Tuesday, June 5, 2012

11 Tools...Tool #2: Creating a PLN

 I have opened up my Google Reader to see where I left off from before. Several feeds have been deleted and new ones are in the process of being added. I'm still looking around on how to share some feeds for organic gardening because two other teachers and I are learning the Seed to Plate requirements in order to start a program at Woodview. I like Google Reader because it is convenient to move from place to place in search of the information I have stored or requested. It's like another brain...I wonder about the synaptic paths I am creating in my own brain that help me to recall where I am going on the internet and why I am going there. Then, remembering what to get and how it has to be used in the physical space. I'm Little Red Riding Hood trekking through the woods in hopes the Big Bad Wolf doesn't sabotage my trip.

Meanwhile, I left comments at the ELL literature blog http://booksforellkids.blogspot.com/ and at Technology Integration In Education. I am still fairly unsophisticated at the whole aspect of making communication convenient for me because it's usually hindsight teaching me what's important and why it's important. It then becomes which site is more important because of the number of reasons WHY it's important.
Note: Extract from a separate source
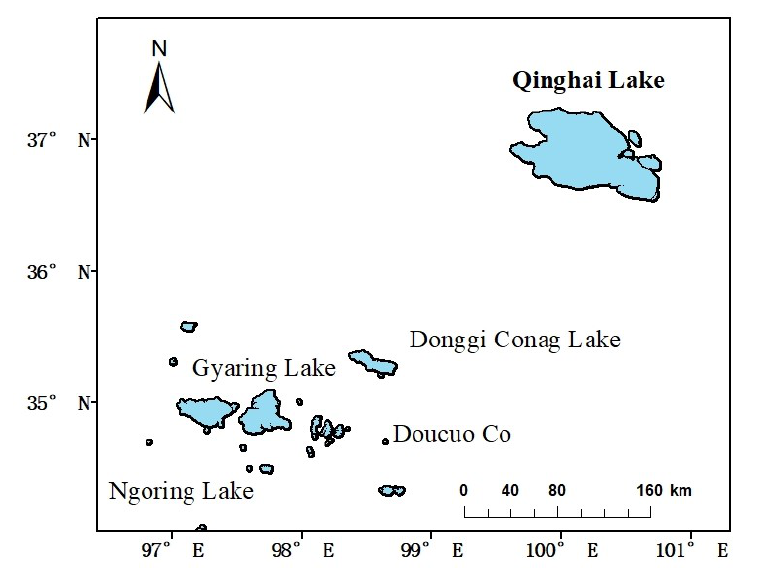
Figure 4. The study area includes Qinghai Lake, Ngoring Lake, Gyaring Lake, Donggi Conag Lake, and several wetlands and estuaries. These places serve as a critical breeding ground and migratory staging area for Bar-headed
That is the problem derailing the learning process. oh well... I'll wait to see if one of my comments warrants a reply from the blog authors. That's a whole new twist to what's important. Ha! Talk about short term relationships, acquaintances, two ships passing in the night...long term relationships are yet to happen.

I just submitted a subscription request with http://edupln.ning.com/, acceptance granted. So much to do, so little time. I feel like the Mad Hatter. This is a network I will follow, along with ian@byrdseed.com, but that's a newsletter I get at my email account. Hmm.

Here are my thoughts on building an education network through a PLN: it's really, really vast with a lot of advertising, and quick changes and technological advancements. It's hard to know the audience you're interacting with and sometimes difficult to evaluate the value of the information being consumed. Responding appropriately requires not only careful consideration of what is written, but also internet etiquette when responding. 

11 Tools...Tool #1: The Blog

I am familiar with Voki, but have not yet had children use it in the classroom. Perhaps next year will be THE year for having students create one, if for no other reason, just to have it on their wikispace page. But, truly this will give students some idea of what is out in cyberspace and how to manipulate tools. Also, the practice alone will make students more internet savvy. I wish there had been more time for this last year. With a change in district five-year goals this might be much more doable because there is now less emphasis on standardized academic performance and more on being college-bound. And what kid wouldn't want a Voki tool in their tech toolkit.